Microsoft’s bet with Agent 365 arrives at a moment when the enterprise software industry is racing to define what the “agentic era” actually looks like in production. Competitors including Google, Amazon, and Salesforce are all developing their own agent orchestration and governance tools, but Microsoft’s approach — leveraging its deeply entrenched position in endpoint management (Intune), threat detection (Defender), identity (Entra), and productivity (Microsoft 365) — gives it an unusual cross-surface advantage.

For enterprises considering Agent 365, Weston outlined a phased adoption model. “First things first, they’ll get visibility and an inventory — you can’t really secure what you don’t know about,” he said. “The next thing they’re able to do is assign identities and start to manage the access those agents have, which is a huge first step in managing the risk.” The deeper capabilities — isolation through Windows 365 for Agents, runtime blocking, blast radius mapping — come next. “Crawl is inventory. Walk is getting identity and access. Run is getting isolation, better control, deeper visibility,” Weston summarized. “I think that’s something that’s reasonable in a 90-day period.”
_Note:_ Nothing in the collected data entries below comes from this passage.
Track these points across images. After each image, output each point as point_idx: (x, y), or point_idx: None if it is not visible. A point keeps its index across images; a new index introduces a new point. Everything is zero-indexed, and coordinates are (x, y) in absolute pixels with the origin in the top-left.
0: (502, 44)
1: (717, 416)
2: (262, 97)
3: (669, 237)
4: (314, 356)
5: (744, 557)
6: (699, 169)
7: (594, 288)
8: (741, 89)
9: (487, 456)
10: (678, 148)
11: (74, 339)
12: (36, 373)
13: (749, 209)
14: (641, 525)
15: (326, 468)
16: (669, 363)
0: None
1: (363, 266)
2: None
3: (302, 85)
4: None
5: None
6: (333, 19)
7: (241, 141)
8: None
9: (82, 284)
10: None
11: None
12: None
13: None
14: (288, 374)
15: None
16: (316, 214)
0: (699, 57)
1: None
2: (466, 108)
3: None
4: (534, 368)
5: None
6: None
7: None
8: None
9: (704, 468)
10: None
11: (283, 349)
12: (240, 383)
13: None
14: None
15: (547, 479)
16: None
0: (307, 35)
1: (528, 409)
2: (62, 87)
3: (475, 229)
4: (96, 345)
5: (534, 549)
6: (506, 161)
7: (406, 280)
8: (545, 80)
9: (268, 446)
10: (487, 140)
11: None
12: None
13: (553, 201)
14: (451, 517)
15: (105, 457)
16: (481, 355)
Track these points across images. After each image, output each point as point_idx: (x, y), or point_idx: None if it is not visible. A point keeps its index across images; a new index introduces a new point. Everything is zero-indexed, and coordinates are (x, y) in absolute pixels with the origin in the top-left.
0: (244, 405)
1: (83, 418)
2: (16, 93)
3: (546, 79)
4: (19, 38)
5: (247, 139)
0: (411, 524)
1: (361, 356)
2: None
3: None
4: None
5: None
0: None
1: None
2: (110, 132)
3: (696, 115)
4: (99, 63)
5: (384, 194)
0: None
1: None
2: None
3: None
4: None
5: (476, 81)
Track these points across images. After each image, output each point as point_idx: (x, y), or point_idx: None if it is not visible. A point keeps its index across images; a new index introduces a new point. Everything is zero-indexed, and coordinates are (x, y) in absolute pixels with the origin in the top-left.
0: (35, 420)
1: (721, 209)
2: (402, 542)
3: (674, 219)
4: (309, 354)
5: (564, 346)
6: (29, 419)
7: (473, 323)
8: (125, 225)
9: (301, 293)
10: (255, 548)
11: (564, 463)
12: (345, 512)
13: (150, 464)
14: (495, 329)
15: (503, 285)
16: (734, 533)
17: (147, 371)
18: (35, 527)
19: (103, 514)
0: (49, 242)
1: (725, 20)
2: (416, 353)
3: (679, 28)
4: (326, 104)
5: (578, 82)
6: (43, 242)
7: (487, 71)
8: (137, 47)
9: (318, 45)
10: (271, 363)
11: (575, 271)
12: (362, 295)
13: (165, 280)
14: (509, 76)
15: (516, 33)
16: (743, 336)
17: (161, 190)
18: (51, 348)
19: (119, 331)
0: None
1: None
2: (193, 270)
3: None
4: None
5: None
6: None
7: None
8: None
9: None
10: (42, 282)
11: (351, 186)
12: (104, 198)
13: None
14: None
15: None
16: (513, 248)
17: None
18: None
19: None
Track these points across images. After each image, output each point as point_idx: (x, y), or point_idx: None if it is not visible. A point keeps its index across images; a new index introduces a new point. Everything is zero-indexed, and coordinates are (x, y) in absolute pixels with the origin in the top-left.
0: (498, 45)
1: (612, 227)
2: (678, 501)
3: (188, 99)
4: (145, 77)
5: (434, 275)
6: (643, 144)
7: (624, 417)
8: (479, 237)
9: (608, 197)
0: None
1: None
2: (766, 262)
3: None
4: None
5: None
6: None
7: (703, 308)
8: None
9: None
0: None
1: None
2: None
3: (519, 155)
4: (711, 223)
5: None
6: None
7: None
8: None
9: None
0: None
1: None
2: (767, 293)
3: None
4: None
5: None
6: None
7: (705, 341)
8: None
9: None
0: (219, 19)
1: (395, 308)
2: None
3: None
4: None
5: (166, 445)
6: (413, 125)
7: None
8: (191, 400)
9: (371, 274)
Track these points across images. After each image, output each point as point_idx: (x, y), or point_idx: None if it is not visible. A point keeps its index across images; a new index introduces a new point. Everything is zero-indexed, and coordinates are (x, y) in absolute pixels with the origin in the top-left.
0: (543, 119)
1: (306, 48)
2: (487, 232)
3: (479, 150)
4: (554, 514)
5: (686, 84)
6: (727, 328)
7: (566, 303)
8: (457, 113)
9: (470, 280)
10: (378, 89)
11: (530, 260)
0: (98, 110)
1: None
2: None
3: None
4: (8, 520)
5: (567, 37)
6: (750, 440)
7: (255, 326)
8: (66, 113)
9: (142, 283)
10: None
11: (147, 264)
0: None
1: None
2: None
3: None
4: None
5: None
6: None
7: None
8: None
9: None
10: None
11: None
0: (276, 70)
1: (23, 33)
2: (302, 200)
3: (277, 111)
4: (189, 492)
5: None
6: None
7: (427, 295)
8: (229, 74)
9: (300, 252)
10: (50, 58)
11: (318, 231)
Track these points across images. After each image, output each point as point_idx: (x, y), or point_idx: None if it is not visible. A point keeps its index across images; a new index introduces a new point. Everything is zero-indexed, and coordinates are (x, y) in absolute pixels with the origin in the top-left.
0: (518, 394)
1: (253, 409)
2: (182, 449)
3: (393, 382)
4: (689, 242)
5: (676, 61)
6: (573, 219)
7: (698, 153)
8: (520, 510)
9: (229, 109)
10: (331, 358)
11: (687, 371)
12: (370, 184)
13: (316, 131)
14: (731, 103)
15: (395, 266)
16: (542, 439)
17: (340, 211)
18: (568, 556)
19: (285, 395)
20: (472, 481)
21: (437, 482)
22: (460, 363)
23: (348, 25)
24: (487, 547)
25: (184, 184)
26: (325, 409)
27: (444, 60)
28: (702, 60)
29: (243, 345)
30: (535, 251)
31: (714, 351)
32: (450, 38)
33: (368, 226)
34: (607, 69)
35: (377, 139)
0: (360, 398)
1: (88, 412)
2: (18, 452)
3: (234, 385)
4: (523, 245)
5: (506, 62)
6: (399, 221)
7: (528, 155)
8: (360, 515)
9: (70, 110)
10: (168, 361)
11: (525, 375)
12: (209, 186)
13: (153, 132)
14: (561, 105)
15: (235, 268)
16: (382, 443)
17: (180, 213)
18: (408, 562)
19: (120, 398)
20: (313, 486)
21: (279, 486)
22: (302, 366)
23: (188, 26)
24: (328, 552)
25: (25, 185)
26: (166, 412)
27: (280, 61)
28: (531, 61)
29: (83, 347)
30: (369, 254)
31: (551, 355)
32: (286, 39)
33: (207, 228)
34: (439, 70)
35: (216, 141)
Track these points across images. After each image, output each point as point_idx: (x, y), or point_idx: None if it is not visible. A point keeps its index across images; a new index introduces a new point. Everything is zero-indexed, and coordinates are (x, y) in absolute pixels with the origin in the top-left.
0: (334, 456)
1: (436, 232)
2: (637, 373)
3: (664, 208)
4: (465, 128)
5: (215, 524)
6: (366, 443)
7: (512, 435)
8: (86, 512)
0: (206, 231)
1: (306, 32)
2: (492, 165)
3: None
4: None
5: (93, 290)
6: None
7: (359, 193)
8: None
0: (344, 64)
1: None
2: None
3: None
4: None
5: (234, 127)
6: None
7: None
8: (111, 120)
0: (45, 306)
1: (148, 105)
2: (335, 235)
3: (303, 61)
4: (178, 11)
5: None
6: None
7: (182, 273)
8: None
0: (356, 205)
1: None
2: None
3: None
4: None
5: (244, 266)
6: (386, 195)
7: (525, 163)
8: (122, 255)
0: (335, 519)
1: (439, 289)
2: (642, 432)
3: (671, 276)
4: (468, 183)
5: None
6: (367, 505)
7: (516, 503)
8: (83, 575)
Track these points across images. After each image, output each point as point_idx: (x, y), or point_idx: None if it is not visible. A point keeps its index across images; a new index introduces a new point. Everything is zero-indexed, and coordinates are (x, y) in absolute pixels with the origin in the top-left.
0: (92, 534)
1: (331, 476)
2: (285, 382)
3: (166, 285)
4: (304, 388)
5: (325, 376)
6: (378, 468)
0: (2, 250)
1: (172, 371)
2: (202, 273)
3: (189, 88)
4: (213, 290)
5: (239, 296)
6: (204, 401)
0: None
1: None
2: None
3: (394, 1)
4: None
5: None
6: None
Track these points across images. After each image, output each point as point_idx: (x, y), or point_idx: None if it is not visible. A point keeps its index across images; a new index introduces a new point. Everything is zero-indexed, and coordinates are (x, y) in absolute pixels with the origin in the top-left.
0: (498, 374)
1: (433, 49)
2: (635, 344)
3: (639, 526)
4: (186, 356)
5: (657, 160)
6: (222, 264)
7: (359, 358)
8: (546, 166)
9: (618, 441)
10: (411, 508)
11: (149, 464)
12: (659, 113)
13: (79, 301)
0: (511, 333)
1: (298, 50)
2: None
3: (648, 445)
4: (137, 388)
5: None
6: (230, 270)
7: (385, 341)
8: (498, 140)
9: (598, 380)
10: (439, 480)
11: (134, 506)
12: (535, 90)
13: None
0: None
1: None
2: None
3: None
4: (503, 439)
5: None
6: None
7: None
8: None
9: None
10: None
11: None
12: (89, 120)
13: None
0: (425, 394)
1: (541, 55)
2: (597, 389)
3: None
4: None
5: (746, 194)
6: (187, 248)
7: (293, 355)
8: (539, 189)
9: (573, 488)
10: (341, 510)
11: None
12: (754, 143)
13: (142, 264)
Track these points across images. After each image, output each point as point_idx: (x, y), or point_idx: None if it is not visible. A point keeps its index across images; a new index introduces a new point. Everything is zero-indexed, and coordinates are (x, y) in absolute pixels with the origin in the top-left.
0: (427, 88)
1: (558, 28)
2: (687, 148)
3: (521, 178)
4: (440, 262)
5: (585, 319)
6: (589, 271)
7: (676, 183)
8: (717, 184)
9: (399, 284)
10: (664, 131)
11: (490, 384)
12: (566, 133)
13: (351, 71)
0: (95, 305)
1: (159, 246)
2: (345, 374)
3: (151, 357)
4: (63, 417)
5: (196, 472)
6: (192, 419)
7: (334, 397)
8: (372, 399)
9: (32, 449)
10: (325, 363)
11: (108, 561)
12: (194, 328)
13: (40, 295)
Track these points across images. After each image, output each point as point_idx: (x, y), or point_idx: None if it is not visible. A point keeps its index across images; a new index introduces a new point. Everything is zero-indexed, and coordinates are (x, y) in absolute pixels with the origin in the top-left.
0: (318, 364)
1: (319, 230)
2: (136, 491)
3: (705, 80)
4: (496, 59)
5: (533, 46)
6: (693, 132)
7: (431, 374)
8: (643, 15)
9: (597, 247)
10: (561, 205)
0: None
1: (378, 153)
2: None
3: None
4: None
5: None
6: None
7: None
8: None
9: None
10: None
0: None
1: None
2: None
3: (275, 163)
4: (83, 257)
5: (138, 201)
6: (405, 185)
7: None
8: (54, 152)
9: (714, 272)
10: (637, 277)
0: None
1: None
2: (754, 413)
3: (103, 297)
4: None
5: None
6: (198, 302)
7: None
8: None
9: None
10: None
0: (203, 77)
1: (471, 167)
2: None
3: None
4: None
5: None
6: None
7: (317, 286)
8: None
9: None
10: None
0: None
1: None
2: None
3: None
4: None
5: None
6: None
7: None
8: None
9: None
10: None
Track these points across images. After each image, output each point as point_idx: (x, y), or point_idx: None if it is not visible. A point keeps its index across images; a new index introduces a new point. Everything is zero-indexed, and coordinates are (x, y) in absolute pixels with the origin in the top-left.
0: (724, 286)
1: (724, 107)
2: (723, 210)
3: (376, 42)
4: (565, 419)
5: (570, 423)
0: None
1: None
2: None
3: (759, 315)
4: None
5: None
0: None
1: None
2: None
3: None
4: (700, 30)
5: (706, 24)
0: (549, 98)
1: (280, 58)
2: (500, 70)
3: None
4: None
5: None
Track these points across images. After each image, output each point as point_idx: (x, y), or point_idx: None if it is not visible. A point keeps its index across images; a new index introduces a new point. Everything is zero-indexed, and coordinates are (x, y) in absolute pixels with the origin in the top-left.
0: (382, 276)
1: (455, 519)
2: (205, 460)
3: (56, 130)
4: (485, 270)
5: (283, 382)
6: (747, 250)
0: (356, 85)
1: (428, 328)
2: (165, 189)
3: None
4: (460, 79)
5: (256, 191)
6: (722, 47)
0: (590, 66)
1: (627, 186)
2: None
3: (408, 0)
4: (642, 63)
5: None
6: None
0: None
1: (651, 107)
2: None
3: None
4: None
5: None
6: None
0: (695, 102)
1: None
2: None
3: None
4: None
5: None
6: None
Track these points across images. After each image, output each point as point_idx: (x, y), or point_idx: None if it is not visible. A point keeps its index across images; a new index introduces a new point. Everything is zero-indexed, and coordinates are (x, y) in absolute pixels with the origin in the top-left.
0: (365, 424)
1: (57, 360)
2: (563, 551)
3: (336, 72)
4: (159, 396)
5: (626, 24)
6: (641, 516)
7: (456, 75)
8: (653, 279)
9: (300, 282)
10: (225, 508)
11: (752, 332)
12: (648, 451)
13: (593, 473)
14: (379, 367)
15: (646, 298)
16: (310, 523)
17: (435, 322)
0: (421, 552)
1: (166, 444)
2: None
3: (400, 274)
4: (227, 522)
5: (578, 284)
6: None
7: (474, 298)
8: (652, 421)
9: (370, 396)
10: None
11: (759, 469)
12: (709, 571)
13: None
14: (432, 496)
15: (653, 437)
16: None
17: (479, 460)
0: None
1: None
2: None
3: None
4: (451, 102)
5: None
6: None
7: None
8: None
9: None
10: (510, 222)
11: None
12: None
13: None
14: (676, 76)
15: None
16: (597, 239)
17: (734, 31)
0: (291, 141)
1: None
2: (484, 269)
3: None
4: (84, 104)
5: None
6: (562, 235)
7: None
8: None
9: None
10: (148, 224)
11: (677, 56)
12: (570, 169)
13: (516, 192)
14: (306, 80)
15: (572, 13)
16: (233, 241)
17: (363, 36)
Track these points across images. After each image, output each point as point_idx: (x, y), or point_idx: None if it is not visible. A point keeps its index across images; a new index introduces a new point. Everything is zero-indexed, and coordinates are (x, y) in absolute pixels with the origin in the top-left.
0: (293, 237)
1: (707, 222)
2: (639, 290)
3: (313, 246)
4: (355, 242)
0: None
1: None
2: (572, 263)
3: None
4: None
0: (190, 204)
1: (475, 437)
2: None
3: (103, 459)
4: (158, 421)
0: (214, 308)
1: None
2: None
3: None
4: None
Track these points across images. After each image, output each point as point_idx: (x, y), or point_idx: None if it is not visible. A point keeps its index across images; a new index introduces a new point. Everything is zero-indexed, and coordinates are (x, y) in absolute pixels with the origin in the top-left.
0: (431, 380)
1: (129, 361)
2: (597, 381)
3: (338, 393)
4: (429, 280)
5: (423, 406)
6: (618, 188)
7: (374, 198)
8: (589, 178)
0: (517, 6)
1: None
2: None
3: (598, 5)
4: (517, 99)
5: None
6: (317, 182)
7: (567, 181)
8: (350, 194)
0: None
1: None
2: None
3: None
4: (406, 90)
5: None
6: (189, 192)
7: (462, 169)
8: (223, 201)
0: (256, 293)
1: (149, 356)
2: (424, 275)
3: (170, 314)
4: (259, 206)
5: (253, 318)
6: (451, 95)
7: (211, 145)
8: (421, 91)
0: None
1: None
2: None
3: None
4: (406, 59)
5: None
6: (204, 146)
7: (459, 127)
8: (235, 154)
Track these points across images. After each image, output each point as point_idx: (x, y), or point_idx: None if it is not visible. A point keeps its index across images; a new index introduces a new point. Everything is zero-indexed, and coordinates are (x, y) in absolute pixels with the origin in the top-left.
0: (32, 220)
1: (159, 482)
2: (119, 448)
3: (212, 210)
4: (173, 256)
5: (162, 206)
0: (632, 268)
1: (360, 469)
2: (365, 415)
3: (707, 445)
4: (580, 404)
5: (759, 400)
Whether enterprises actually move that fast will depend on the maturity of their existing security infrastructure and the pace at which shadow AI proliferates within their walls. A live “Ask Microsoft Anything” session on Agent 365 is scheduled for May 12, giving IT and security professionals a chance to press the engineering team on specifics.

But the most telling detail from the interview may have been the most offhand. “I have 18 agents running behind my team chat right now,” Weston said. If even Microsoft’s own security chief has a small army of autonomous agents operating in his daily workflow, the question for every other enterprise is no longer whether to govern the agentic workforce — it’s whether they can do it before the workforce governs itself.